Trecho do documento:
....

Passados 2 (dois) anos do trânsito em julgado do Recurso Extraordinário (RE) 330.817, em que o Supremo Tribunal Federal (STF) reconheceu a imunidade tributária aos e-books e aos suportes destinados à sua leitura (como os e-readers), o plenário do Tribunal aprovou a edição de súmula vinculante sobre o tema1.
Em julgamento concluído no plenário virtual, em 14.4.2020, o STF, por unanimidade, aprovou a publicação da súmula vinculante 57, com a seguinte redação: "[a] imunidade tributária constante do art. 150, VI, d, da CF/88 aplica-se à importação e comercialização, no mercado interno, do livro eletrônico (e-book) e dos suportes exclusivamente utilizados para fixá-los, como leitores de livros eletrônicos (e-readers), ainda que possuam funcionalidades acessórias".
A edição da súmula vinculante traz maior segurança jurídica aos contribuintes, pois existem importantes efeitos práticos que devem ser considerados. Mesmo após a publicação da decisão proferida no RE 330.817, ainda existia a necessidade de judicialização do tema.

....

Tarefa 1:
Responda, com base no texto sobre a súmula vinculante 57:
(a) Qual é o número do Recurso Extraordinário em que o STF reconheceu a imunidade tributária aos e-books?
(b) Em que data foi concluído no plenário virtual o julgamento que aprovou a súmula?
(c) O que a edição da súmula vinculante traz aos contribuintes?
Tarefa 2: Liste todas as siglas de nomes de tribunais, recursos ou leis que aparecem no texto sobre a súmula vinculante 57.
Tarefa 3: Reescreva a parte do texto sobre a súmula vinculante 57 entre "Em julgamento concluído" e "judicialização do tema.", inclusive, substituindo "contribuintes" por "sujeitos passivos".
Os registros não têm relação com o texto sobre a súmula vinculante 57.

Itens de um conjunto de dados:
....

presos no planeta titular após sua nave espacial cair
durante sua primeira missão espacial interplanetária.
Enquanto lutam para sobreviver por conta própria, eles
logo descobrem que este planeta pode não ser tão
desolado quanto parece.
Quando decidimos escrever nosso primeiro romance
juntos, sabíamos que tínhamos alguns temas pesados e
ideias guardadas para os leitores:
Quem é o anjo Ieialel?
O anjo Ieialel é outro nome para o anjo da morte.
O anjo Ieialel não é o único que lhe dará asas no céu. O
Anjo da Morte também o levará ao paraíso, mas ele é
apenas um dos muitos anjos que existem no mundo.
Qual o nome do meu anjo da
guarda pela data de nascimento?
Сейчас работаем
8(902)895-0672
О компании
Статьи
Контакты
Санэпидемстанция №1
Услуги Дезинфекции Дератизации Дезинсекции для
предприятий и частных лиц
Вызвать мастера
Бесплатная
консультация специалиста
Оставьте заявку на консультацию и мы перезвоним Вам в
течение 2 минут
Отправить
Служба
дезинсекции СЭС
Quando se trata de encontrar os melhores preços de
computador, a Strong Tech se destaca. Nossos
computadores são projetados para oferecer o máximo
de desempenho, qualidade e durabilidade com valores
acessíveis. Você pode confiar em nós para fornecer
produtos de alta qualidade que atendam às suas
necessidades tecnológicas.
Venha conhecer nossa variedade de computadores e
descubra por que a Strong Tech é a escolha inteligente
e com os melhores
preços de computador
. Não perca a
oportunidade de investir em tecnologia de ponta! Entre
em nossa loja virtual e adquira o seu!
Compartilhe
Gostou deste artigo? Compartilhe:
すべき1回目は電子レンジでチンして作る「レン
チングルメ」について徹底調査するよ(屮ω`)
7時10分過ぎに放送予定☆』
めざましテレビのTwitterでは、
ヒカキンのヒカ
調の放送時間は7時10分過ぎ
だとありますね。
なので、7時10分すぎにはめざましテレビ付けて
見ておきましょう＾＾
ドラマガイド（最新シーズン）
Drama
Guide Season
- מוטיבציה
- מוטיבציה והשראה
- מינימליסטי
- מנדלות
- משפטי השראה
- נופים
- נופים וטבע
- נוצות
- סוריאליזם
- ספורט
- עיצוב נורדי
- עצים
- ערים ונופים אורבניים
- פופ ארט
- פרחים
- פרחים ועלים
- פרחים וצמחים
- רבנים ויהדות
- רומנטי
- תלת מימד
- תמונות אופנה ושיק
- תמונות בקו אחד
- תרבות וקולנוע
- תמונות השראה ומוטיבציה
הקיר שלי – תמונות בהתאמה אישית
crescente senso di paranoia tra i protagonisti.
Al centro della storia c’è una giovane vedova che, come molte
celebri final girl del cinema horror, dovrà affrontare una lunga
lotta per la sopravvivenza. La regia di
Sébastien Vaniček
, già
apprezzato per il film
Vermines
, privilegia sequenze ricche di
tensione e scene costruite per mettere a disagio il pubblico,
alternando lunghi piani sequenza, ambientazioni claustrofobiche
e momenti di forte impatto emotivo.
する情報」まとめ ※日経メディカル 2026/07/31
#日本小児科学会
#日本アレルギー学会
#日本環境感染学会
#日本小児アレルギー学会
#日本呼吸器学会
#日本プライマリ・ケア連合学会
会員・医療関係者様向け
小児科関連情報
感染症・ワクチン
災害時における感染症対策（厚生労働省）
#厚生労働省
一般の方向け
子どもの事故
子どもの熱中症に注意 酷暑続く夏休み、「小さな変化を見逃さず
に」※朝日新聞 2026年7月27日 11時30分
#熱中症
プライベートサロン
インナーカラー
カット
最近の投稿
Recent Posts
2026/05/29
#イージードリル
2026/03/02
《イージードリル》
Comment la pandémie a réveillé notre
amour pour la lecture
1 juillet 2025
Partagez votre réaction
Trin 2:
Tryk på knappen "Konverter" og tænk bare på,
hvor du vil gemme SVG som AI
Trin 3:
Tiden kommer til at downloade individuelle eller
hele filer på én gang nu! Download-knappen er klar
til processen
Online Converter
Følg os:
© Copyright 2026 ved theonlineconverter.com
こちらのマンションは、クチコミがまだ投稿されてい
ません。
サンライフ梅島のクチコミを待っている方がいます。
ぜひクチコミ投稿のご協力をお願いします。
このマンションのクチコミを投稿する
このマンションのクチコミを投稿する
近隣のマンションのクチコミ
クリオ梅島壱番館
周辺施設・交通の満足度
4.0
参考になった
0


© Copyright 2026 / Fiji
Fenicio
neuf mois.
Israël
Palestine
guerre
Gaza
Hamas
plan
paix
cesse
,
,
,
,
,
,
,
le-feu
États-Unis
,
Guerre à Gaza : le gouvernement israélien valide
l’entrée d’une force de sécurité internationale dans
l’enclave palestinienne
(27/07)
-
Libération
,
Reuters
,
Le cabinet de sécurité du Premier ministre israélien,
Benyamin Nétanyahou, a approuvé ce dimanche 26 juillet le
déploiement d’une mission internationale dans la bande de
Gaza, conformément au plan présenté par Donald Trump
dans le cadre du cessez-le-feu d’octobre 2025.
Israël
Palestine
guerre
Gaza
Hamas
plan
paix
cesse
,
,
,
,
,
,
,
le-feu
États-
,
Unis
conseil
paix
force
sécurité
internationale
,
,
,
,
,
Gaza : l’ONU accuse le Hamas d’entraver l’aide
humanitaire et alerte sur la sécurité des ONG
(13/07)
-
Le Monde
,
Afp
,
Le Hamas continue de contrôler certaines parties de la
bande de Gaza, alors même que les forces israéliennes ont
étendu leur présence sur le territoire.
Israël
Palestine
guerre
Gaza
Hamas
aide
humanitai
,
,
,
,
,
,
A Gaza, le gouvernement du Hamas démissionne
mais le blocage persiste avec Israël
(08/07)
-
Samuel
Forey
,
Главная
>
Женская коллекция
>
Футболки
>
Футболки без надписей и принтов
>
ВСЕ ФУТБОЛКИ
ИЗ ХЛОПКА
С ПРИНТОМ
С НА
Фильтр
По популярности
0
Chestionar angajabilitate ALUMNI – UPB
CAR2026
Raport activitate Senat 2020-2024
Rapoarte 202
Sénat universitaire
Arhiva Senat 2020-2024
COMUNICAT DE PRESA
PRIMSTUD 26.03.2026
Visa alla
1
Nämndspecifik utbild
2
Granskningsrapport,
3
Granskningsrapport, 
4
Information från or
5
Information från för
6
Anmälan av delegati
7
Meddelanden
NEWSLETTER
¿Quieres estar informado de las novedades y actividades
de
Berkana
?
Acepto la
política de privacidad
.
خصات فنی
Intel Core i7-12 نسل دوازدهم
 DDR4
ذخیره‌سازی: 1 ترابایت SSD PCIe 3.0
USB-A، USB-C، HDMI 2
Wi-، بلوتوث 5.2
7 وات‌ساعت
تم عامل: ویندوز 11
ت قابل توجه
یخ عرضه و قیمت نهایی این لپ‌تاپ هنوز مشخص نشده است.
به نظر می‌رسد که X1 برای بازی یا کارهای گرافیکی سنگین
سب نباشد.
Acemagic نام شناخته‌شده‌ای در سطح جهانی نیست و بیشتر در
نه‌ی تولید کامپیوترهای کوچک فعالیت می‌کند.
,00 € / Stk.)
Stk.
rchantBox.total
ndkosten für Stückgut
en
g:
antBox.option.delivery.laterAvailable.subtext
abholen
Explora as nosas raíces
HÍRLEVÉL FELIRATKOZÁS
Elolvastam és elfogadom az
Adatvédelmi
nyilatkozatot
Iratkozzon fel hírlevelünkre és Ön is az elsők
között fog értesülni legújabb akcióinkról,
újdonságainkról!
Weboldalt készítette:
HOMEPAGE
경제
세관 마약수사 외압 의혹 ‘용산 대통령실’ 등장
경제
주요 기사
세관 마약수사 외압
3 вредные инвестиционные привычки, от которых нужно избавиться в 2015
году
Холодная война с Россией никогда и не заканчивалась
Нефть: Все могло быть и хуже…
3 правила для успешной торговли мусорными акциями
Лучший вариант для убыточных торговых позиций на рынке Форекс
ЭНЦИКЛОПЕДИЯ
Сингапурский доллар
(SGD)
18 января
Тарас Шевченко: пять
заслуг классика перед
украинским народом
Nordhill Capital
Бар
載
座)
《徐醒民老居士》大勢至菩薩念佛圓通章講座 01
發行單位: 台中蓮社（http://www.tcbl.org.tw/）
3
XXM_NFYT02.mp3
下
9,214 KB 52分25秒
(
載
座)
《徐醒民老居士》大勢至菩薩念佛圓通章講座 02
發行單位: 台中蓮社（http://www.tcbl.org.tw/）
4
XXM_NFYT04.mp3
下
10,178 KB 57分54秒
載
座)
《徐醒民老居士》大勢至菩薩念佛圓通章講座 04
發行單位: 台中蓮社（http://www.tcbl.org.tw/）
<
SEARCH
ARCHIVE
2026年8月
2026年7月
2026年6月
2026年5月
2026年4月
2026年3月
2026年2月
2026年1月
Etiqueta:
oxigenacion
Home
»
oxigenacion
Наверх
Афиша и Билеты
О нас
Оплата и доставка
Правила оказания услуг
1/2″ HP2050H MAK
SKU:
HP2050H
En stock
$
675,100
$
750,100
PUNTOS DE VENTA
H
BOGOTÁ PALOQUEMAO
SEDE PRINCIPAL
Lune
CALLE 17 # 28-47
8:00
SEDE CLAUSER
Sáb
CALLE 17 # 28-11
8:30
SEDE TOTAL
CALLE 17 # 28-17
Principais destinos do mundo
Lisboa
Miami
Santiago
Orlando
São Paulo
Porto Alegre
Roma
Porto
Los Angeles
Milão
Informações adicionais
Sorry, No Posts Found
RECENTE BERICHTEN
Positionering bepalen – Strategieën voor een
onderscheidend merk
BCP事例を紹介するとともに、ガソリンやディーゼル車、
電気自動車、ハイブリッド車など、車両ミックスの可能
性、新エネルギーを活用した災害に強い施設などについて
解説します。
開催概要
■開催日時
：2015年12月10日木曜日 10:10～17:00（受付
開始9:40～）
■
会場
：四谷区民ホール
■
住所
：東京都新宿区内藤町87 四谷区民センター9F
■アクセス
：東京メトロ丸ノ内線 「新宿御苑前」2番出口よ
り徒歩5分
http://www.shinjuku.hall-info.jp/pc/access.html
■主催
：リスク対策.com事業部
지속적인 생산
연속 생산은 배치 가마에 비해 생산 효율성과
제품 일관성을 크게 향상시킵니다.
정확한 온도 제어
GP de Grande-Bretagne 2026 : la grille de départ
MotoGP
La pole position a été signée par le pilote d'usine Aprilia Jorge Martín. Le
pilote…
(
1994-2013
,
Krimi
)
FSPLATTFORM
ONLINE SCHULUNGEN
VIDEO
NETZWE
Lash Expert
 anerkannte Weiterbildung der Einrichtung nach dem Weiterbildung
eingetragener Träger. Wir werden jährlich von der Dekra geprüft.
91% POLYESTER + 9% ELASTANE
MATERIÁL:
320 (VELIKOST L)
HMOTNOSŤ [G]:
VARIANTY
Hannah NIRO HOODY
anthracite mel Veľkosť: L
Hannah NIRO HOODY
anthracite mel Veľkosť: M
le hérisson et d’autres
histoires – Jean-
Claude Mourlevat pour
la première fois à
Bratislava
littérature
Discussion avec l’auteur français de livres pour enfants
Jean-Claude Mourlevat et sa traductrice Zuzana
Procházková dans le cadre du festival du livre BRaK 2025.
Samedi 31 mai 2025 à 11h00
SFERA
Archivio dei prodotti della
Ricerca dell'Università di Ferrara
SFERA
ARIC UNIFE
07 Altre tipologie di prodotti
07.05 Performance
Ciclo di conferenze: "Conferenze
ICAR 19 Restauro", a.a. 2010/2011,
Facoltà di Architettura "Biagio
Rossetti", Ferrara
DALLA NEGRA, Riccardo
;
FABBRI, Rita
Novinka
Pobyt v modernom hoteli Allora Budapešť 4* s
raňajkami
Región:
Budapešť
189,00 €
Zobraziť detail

....

Resultado esperado 1:
(a) 330.817.
(b) 14.4.2020.
(c) Maior segurança jurídica.

Resultado esperado 2: RE, STF, CF/88

Resultado esperado 3:
Em julgamento concluído no plenário virtual, em 14.4.2020, o STF, por unanimidade, aprovou a publicação da súmula vinculante 57, com a seguinte redação: "[a] imunidade tributária constante do art. 150, VI, d, da CF/88 aplica-se à importação e comercialização, no mercado interno, do livro eletrônico (e-book) e dos suportes exclusivamente utilizados para fixá-los, como leitores de livros eletrônicos (e-readers), ainda que possuam funcionalidades acessórias".
A edição da súmula vinculante traz maior segurança jurídica aos sujeitos passivos, pois existem importantes efeitos práticos que devem ser considerados. Mesmo após a publicação da decisão proferida no RE 330.817, ainda existia a necessidade de judicialização do tema.